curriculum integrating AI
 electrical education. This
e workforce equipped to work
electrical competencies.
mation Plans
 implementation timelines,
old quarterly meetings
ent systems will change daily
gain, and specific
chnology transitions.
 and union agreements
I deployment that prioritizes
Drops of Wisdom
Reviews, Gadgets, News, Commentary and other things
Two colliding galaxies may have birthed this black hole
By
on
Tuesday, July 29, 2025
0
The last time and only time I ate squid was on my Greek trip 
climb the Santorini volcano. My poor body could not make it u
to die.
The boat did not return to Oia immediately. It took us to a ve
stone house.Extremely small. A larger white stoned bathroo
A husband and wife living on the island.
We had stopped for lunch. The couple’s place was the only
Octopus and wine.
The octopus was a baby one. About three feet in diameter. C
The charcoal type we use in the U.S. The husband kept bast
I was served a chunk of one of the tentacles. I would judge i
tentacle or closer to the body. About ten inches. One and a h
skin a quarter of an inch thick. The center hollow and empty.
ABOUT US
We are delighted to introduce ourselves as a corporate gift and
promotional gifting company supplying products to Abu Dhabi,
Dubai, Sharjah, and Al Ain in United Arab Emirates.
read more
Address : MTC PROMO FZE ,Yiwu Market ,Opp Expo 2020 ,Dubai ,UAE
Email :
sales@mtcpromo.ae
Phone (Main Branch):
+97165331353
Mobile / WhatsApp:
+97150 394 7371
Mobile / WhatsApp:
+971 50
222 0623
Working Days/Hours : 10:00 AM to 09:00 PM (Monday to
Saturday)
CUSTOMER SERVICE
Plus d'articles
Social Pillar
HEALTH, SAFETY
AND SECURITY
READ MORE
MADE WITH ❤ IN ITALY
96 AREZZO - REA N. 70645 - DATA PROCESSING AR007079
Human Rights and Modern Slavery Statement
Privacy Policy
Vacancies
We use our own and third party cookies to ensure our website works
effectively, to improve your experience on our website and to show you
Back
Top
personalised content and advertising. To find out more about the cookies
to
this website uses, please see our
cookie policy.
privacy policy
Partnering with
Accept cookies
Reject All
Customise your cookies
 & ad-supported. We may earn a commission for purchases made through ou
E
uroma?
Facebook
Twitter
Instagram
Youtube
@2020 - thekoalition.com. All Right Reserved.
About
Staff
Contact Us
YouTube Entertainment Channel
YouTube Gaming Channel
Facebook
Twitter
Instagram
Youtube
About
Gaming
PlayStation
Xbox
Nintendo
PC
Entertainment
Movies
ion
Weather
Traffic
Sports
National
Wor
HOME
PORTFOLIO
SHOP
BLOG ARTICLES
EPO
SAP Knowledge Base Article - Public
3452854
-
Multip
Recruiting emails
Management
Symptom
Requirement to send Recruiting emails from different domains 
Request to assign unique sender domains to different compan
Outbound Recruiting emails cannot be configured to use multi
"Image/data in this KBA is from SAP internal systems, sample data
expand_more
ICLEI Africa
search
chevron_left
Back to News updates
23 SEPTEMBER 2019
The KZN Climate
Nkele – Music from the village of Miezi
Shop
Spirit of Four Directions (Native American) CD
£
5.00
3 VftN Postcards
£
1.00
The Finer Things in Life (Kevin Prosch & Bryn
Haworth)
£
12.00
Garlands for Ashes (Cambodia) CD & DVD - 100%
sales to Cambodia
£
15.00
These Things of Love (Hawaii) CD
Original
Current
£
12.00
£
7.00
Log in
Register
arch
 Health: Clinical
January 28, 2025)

════════════════════

* **WHAT TO DO**
Please go through the material and return each line where the word "website" appears.

* **OUTPUT BELOW**
We use our own and third party cookies to ensure our website works
effectively, to improve your experience on our website and to show you
this website uses, please see our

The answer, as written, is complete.